Dataset items
════════════════

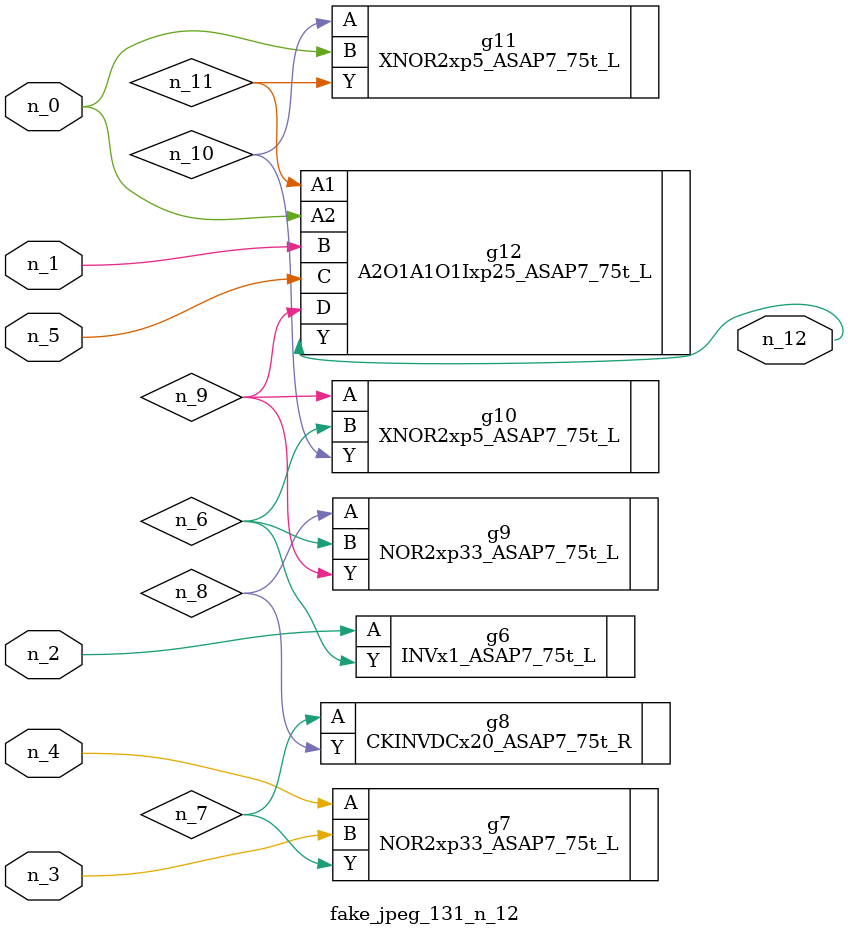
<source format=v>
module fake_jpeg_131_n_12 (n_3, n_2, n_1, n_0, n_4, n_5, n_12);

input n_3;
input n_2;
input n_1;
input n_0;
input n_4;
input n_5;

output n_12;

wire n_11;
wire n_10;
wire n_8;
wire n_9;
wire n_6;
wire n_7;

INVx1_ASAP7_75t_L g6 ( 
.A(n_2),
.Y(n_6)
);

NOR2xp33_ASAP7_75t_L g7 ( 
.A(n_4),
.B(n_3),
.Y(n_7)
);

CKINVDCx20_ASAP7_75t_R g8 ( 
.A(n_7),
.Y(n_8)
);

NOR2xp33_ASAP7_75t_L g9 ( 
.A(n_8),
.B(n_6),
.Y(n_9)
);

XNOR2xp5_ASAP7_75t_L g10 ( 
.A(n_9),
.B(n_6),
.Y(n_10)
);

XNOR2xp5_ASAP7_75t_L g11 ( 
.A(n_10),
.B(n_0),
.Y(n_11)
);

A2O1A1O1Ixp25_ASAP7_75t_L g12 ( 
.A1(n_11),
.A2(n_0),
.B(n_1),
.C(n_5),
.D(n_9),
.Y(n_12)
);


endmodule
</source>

════════════════

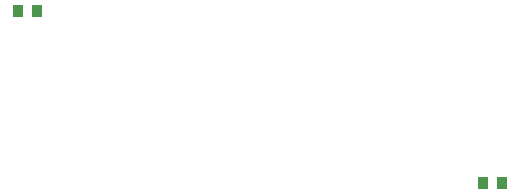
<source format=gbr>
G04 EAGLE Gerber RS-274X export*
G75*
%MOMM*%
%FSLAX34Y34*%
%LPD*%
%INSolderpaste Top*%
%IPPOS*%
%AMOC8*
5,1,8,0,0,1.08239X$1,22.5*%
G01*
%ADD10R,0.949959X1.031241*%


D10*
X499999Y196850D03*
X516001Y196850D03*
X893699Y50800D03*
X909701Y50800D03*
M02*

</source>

════════════════

**WHAT TO PRODUCE**.
Every line above in which the word "input" is present must be copied into the answer.

**ANSWER BELOW**.
input n_3;
input n_2;
input n_1;
input n_0;
input n_4;
input n_5;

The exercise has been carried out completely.